Naming something in general, and especially in R, can be quite tricky, because there seems to be no real consensus about naming conventions for packages and functions. Since I am currently in the process of releasing an R package, I wanted to get more recent data about the usage of different naming styles for R packages and package functions. My hypothesis was that the users most probably are familiar with the naming conventions which are used by the most downloaded R packages and therefore it might make sense to adopt these naming styles.
For my small analysis project I distinguished between the following naming styles:
- lowercase (lc)
- UPPERCASE (UC)
- lowerCamelCase (lCC)
- UpperCamelCase (UCC)
- name_with_underscores (us / snake_case)
- name.with.dots (dot)
Today (2017-06-04), I’ve pulled the package names and the names of the functions of a package from the API on rdocumentation for the 500 most downloaded R packages. After some processing, I’ve created a contingency table of the naming styles of the function and package names and visualized it using the following mosaic plot. The modal value of the function naming style is used, if different styles occur. If lowercase and lowerCamelCase functions are used in one package, the lowercase occurences are added to the lowerCamelCase counts.
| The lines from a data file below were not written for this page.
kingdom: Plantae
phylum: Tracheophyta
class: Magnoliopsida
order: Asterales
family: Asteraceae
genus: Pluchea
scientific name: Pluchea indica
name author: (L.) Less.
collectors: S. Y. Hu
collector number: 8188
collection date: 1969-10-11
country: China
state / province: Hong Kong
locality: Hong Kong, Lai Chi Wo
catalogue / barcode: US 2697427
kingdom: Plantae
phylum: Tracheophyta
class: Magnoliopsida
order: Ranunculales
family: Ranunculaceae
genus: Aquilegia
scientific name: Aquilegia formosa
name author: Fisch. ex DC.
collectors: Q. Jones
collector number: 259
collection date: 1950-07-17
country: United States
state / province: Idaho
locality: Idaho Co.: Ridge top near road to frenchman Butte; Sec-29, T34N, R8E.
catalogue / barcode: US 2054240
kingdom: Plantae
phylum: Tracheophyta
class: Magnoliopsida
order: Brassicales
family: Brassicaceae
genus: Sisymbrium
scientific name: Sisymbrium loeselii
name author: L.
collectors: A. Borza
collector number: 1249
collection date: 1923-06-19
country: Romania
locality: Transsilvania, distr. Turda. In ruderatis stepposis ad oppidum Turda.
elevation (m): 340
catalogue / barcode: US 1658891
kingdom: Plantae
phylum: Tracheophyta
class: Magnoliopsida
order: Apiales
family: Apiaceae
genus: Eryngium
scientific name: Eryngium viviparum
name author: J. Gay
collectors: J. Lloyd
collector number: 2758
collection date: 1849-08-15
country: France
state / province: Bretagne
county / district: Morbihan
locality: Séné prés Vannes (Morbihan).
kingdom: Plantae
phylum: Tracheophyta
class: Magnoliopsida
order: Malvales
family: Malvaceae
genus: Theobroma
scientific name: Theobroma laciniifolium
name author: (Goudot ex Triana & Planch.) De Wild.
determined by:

First we see that around 70% of the package names are in lowercase. This large proportion could be interpreted as a guideline for choosing a package name.
The function names are distributed in a more heterogenous way. The combination of lowercase package names and lowerCamelCase function names appear most frequently. Also underscore, dot and lowercase function names are used often in conjuntion with lowercase package names.
When we have a look at the top 100 of the most downloaded R packages, we see that combination between lowercase package names and function names with underscores is the second most frequent one.